(Chart interpretation exercises)
· · ·

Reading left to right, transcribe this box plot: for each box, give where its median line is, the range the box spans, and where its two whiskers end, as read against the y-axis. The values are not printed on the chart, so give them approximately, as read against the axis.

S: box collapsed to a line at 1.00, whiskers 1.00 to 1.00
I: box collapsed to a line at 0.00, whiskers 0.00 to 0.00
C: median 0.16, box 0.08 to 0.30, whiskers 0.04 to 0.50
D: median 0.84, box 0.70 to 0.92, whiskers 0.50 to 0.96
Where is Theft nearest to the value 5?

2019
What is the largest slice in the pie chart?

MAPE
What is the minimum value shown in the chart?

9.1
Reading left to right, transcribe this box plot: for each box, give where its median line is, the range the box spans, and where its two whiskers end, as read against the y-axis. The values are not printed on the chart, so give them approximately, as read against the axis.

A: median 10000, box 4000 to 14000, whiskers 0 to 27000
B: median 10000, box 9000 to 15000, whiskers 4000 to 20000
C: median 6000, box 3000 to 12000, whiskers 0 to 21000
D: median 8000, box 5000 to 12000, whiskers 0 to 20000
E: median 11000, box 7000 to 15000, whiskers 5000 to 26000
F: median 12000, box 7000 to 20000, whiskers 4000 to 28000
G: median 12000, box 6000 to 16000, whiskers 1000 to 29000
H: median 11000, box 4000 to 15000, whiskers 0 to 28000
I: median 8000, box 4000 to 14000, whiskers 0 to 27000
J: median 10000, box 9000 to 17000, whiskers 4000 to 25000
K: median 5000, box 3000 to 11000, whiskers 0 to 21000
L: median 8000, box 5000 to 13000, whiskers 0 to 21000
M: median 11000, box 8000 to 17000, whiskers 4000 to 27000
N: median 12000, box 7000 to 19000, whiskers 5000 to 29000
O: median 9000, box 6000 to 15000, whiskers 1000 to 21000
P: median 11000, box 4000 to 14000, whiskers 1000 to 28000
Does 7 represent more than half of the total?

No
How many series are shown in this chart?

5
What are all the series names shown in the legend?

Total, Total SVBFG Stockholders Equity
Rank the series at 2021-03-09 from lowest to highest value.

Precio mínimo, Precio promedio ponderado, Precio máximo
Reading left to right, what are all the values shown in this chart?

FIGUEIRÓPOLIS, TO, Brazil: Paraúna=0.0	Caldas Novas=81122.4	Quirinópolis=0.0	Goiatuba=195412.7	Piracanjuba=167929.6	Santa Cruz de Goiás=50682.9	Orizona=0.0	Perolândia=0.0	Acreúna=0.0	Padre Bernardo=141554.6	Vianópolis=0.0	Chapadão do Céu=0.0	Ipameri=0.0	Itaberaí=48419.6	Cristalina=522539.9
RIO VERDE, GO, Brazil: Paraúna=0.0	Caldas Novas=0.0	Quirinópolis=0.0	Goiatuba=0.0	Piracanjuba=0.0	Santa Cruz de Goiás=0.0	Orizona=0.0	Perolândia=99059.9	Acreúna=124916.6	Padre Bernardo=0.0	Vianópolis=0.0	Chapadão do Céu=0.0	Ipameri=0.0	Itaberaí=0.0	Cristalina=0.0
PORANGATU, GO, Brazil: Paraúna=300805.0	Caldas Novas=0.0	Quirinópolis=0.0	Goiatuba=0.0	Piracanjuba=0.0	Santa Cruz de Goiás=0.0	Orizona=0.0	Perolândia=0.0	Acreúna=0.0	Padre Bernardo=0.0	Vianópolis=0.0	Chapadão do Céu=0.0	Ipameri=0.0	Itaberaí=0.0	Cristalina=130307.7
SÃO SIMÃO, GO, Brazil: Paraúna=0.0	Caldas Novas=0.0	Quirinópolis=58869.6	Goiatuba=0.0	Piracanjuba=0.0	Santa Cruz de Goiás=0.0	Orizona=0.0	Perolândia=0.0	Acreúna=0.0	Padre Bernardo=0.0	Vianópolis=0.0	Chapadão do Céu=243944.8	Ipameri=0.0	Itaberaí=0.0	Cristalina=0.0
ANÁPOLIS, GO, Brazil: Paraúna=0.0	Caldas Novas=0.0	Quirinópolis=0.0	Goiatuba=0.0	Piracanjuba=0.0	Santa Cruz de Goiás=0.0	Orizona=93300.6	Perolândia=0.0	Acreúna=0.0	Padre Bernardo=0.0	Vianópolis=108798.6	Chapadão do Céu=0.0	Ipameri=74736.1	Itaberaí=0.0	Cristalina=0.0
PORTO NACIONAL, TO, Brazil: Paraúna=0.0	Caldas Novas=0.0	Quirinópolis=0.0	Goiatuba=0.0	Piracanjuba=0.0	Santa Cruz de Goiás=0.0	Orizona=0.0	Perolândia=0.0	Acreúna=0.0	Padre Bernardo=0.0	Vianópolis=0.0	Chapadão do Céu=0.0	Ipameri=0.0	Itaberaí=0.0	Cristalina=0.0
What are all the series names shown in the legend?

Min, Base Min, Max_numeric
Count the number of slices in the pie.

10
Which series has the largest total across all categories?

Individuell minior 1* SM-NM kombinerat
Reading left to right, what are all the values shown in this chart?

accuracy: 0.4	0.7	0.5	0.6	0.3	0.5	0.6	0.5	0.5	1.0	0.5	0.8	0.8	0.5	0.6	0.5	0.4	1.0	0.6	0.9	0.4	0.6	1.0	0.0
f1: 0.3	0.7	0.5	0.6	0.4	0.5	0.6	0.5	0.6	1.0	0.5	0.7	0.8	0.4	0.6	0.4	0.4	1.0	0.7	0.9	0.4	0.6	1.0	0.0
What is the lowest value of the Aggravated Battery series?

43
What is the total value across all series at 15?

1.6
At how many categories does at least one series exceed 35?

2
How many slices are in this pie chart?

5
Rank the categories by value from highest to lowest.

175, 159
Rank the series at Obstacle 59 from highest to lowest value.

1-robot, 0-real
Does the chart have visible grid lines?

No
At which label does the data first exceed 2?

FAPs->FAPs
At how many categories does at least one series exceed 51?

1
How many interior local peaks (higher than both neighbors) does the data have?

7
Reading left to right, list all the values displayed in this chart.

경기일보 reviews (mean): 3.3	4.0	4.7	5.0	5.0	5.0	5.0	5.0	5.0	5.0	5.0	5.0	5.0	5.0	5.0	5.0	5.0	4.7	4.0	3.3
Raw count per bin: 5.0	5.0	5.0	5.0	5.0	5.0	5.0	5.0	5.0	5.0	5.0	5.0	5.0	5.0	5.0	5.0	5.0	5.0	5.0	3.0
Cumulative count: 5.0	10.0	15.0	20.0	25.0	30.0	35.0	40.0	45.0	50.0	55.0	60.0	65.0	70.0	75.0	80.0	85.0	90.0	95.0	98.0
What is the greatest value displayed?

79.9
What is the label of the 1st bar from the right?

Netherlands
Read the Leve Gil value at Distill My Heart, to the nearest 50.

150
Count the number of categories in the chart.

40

· · ·

● **Task to carry out**:
Copy every line of the listing above without any changes.

● **Output for this exercise**:
Reading left to right, transcribe this box plot: for each box, give where its median line is, the range the box spans, and where its two whiskers end, as read against the y-axis. The values are not printed on the chart, so give them approximately, as read against the axis.

S: box collapsed to a line at 1.00, whiskers 1.00 to 1.00
I: box collapsed to a line at 0.00, whiskers 0.00 to 0.00
C: median 0.16, box 0.08 to 0.30, whiskers 0.04 to 0.50
D: median 0.84, box 0.70 to 0.92, whiskers 0.50 to 0.96
Where is Theft nearest to the value 5?

2019
What is the largest slice in the pie chart?

MAPE
What is the minimum value shown in the chart?

9.1
Reading left to right, transcribe this box plot: for each box, give where its median line is, the range the box spans, and where its two whiskers end, as read against the y-axis. The values are not printed on the chart, so give them approximately, as read against the axis.

A: median 10000, box 4000 to 14000, whiskers 0 to 27000
B: median 10000, box 9000 to 15000, whiskers 4000 to 20000
C: median 6000, box 3000 to 12000, whiskers 0 to 21000
D: median 8000, box 5000 to 12000, whiskers 0 to 20000
E: median 11000, box 7000 to 15000, whiskers 5000 to 26000
F: median 12000, box 7000 to 20000, whiskers 4000 to 28000
G: median 12000, box 6000 to 16000, whiskers 1000 to 29000
H: median 11000, box 4000 to 15000, whiskers 0 to 28000
I: median 8000, box 4000 to 14000, whiskers 0 to 27000
J: median 10000, box 9000 to 17000, whiskers 4000 to 25000
K: median 5000, box 3000 to 11000, whiskers 0 to 21000
L: median 8000, box 5000 to 13000, whiskers 0 to 21000
M: median 11000, box 8000 to 17000, whiskers 4000 to 27000
N: median 12000, box 7000 to 19000, whiskers 5000 to 29000
O: median 9000, box 6000 to 15000, whiskers 1000 to 21000
P: median 11000, box 4000 to 14000, whiskers 1000 to 28000
Does 7 represent more than half of the total?

No
How many series are shown in this chart?

5
What are all the series names shown in the legend?

Total, Total SVBFG Stockholders Equity
Rank the series at 2021-03-09 from lowest to highest value.

Precio mínimo, Precio promedio ponderado, Precio máximo
Reading left to right, what are all the values shown in this chart?

FIGUEIRÓPOLIS, TO, Brazil: Paraúna=0.0	Caldas Novas=81122.4	Quirinópolis=0.0	Goiatuba=195412.7	Piracanjuba=167929.6	Santa Cruz de Goiás=50682.9	Orizona=0.0	Perolândia=0.0	Acreúna=0.0	Padre Bernardo=141554.6	Vianópolis=0.0	Chapadão do Céu=0.0	Ipameri=0.0	Itaberaí=48419.6	Cristalina=522539.9
RIO VERDE, GO, Brazil: Paraúna=0.0	Caldas Novas=0.0	Quirinópolis=0.0	Goiatuba=0.0	Piracanjuba=0.0	Santa Cruz de Goiás=0.0	Orizona=0.0	Perolândia=99059.9	Acreúna=124916.6	Padre Bernardo=0.0	Vianópolis=0.0	Chapadão do Céu=0.0	Ipameri=0.0	Itaberaí=0.0	Cristalina=0.0
PORANGATU, GO, Brazil: Paraúna=300805.0	Caldas Novas=0.0	Quirinópolis=0.0	Goiatuba=0.0	Piracanjuba=0.0	Santa Cruz de Goiás=0.0	Orizona=0.0	Perolândia=0.0	Acreúna=0.0	Padre Bernardo=0.0	Vianópolis=0.0	Chapadão do Céu=0.0	Ipameri=0.0	Itaberaí=0.0	Cristalina=130307.7
SÃO SIMÃO, GO, Brazil: Paraúna=0.0	Caldas Novas=0.0	Quirinópolis=58869.6	Goiatuba=0.0	Piracanjuba=0.0	Santa Cruz de Goiás=0.0	Orizona=0.0	Perolândia=0.0	Acreúna=0.0	Padre Bernardo=0.0	Vianópolis=0.0	Chapadão do Céu=243944.8	Ipameri=0.0	Itaberaí=0.0	Cristalina=0.0
ANÁPOLIS, GO, Brazil: Paraúna=0.0	Caldas Novas=0.0	Quirinópolis=0.0	Goiatuba=0.0	Piracanjuba=0.0	Santa Cruz de Goiás=0.0	Orizona=93300.6	Perolândia=0.0	Acreúna=0.0	Padre Bernardo=0.0	Vianópolis=108798.6	Chapadão do Céu=0.0	Ipameri=74736.1	Itaberaí=0.0	Cristalina=0.0
PORTO NACIONAL, TO, Brazil: Paraúna=0.0	Caldas Novas=0.0	Quirinópolis=0.0	Goiatuba=0.0	Piracanjuba=0.0	Santa Cruz de Goiás=0.0	Orizona=0.0	Perolândia=0.0	Acreúna=0.0	Padre Bernardo=0.0	Vianópolis=0.0	Chapadão do Céu=0.0	Ipameri=0.0	Itaberaí=0.0	Cristalina=0.0
What are all the series names shown in the legend?

Min, Base Min, Max_numeric
Count the number of slices in the pie.

10
Which series has the largest total across all categories?

Individuell minior 1* SM-NM kombinerat
Reading left to right, what are all the values shown in this chart?

accuracy: 0.4	0.7	0.5	0.6	0.3	0.5	0.6	0.5	0.5	1.0	0.5	0.8	0.8	0.5	0.6	0.5	0.4	1.0	0.6	0.9	0.4	0.6	1.0	0.0
f1: 0.3	0.7	0.5	0.6	0.4	0.5	0.6	0.5	0.6	1.0	0.5	0.7	0.8	0.4	0.6	0.4	0.4	1.0	0.7	0.9	0.4	0.6	1.0	0.0
What is the lowest value of the Aggravated Battery series?

43
What is the total value across all series at 15?

1.6
At how many categories does at least one series exceed 35?

2
How many slices are in this pie chart?

5
Rank the categories by value from highest to lowest.

175, 159
Rank the series at Obstacle 59 from highest to lowest value.

1-robot, 0-real
Does the chart have visible grid lines?

No
At which label does the data first exceed 2?

FAPs->FAPs
At how many categories does at least one series exceed 51?

1
How many interior local peaks (higher than both neighbors) does the data have?

7
Reading left to right, list all the values displayed in this chart.

경기일보 reviews (mean): 3.3	4.0	4.7	5.0	5.0	5.0	5.0	5.0	5.0	5.0	5.0	5.0	5.0	5.0	5.0	5.0	5.0	4.7	4.0	3.3
Raw count per bin: 5.0	5.0	5.0	5.0	5.0	5.0	5.0	5.0	5.0	5.0	5.0	5.0	5.0	5.0	5.0	5.0	5.0	5.0	5.0	3.0
Cumulative count: 5.0	10.0	15.0	20.0	25.0	30.0	35.0	40.0	45.0	50.0	55.0	60.0	65.0	70.0	75.0	80.0	85.0	90.0	95.0	98.0
What is the greatest value displayed?

79.9
What is the label of the 1st bar from the right?

Netherlands
Read the Leve Gil value at Distill My Heart, to the nearest 50.

150
Count the number of categories in the chart.

40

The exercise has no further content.